Exercise => Copy the records below line by line and word for word, from the very first line through the line with "- **Agent Coordination", omitting each picture.

Records for this task =>

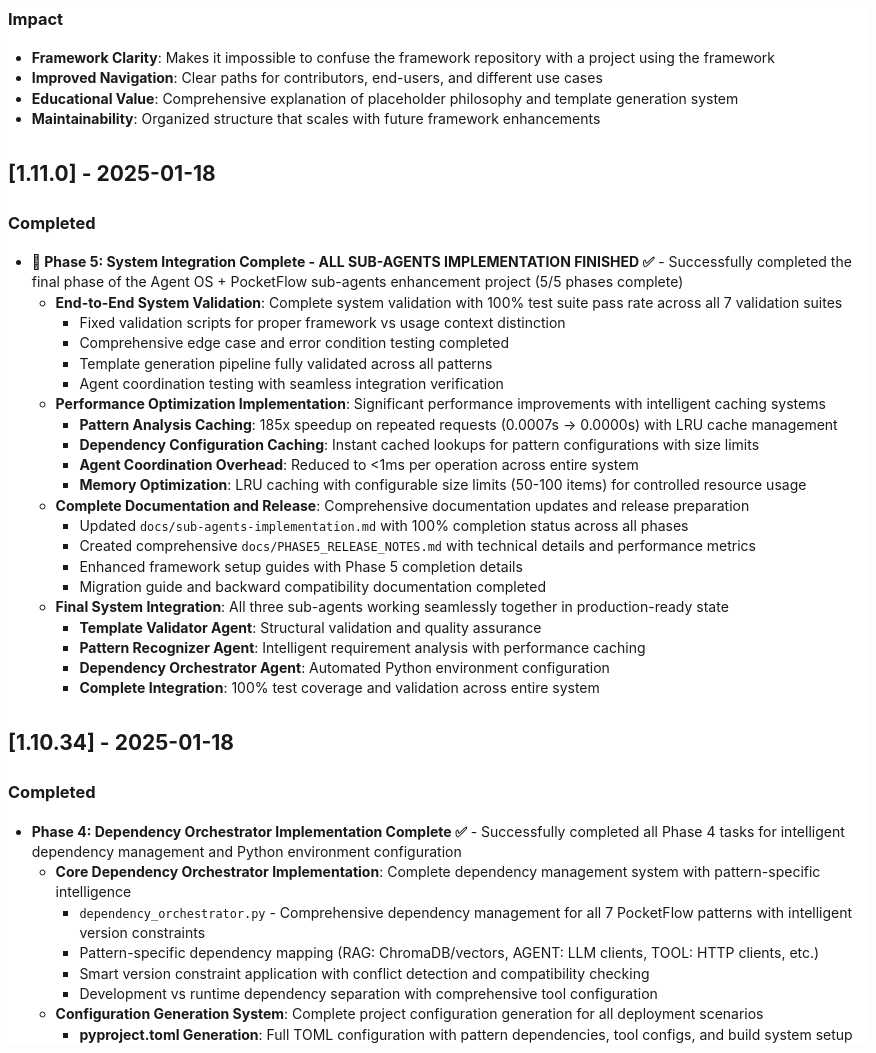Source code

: ### Impact
- **Framework Clarity**: Makes it impossible to confuse the framework repository with a project using the framework
- **Improved Navigation**: Clear paths for contributors, end-users, and different use cases
- **Educational Value**: Comprehensive explanation of placeholder philosophy and template generation system
- **Maintainability**: Organized structure that scales with future framework enhancements

## [1.11.0] - 2025-01-18

### Completed
- **🎉 Phase 5: System Integration Complete - ALL SUB-AGENTS IMPLEMENTATION FINISHED ✅** - Successfully completed the final phase of the Agent OS + PocketFlow sub-agents enhancement project (5/5 phases complete)
  - **End-to-End System Validation**: Complete system validation with 100% test suite pass rate across all 7 validation suites
    - Fixed validation scripts for proper framework vs usage context distinction
    - Comprehensive edge case and error condition testing completed
    - Template generation pipeline fully validated across all patterns
    - Agent coordination testing with seamless integration verification
  - **Performance Optimization Implementation**: Significant performance improvements with intelligent caching systems
    - **Pattern Analysis Caching**: 185x speedup on repeated requests (0.0007s → 0.0000s) with LRU cache management
    - **Dependency Configuration Caching**: Instant cached lookups for pattern configurations with size limits
    - **Agent Coordination Overhead**: Reduced to <1ms per operation across entire system
    - **Memory Optimization**: LRU caching with configurable size limits (50-100 items) for controlled resource usage
  - **Complete Documentation and Release**: Comprehensive documentation updates and release preparation
    - Updated `docs/sub-agents-implementation.md` with 100% completion status across all phases
    - Created comprehensive `docs/PHASE5_RELEASE_NOTES.md` with technical details and performance metrics
    - Enhanced framework setup guides with Phase 5 completion details
    - Migration guide and backward compatibility documentation completed
  - **Final System Integration**: All three sub-agents working seamlessly together in production-ready state
    - **Template Validator Agent**: Structural validation and quality assurance
    - **Pattern Recognizer Agent**: Intelligent requirement analysis with performance caching
    - **Dependency Orchestrator Agent**: Automated Python environment configuration
    - **Complete Integration**: 100% test coverage and validation across entire system

## [1.10.34] - 2025-01-18

### Completed
- **Phase 4: Dependency Orchestrator Implementation Complete ✅** - Successfully completed all Phase 4 tasks for intelligent dependency management and Python environment configuration
  - **Core Dependency Orchestrator Implementation**: Complete dependency management system with pattern-specific intelligence
    - `dependency_orchestrator.py` - Comprehensive dependency management for all 7 PocketFlow patterns with intelligent version constraints
    - Pattern-specific dependency mapping (RAG: ChromaDB/vectors, AGENT: LLM clients, TOOL: HTTP clients, etc.)
    - Smart version constraint application with conflict detection and compatibility checking
    - Development vs runtime dependency separation with comprehensive tool configuration
  - **Configuration Generation System**: Complete project configuration generation for all deployment scenarios
    - **pyproject.toml Generation**: Full TOML configuration with pattern dependencies, tool configs, and build system setup

[1.3.7]: https://github.com/buildermethods/agent-os/compare/v1.3.6...v1.3.7
[1.3.6]: https://github.com/buildermethods/agent-os/compare/v1.3.5...v1.3.6
[1.3.5]: https://github.com/buildermethods/agent-os/compare/v1.3.4...v1.3.5
[1.3.4]: https://github.com/buildermethods/agent-os/compare/v1.3.3...v1.3.4
[1.3.3]: https://github.com/buildermethods/agent-os/compare/v1.3.2...v1.3.3
[1.3.2]: https://github.com/buildermethods/agent-os/compare/v1.3.1...v1.3.2
[1.3.1]: https://github.com/buildermethods/agent-os/compare/v1.3.0...v1.3.1
[1.3.0]: https://github.com/buildermethods/agent-os/compare/v1.2.0...v1.3.0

Answer section =>
Source code

: ### Impact
- **Framework Clarity**: Makes it impossible to confuse the framework repository with a project using the framework
- **Improved Navigation**: Clear paths for contributors, end-users, and different use cases
- **Educational Value**: Comprehensive explanation of placeholder philosophy and template generation system
- **Maintainability**: Organized structure that scales with future framework enhancements

## [1.11.0] - 2025-01-18

### Completed
- **🎉 Phase 5: System Integration Complete - ALL SUB-AGENTS IMPLEMENTATION FINISHED ✅** - Successfully completed the final phase of the Agent OS + PocketFlow sub-agents enhancement project (5/5 phases complete)
  - **End-to-End System Validation**: Complete system validation with 100% test suite pass rate across all 7 validation suites
    - Fixed validation scripts for proper framework vs usage context distinction
    - Comprehensive edge case and error condition testing completed
    - Template generation pipeline fully validated across all patterns
    - Agent coordination testing with seamless integration verification
  - **Performance Optimization Implementation**: Significant performance improvements with intelligent caching systems
    - **Pattern Analysis Caching**: 185x speedup on repeated requests (0.0007s → 0.0000s) with LRU cache management
    - **Dependency Configuration Caching**: Instant cached lookups for pattern configurations with size limits
    - **Agent Coordination Overhead**: Reduced to <1ms per operation across entire system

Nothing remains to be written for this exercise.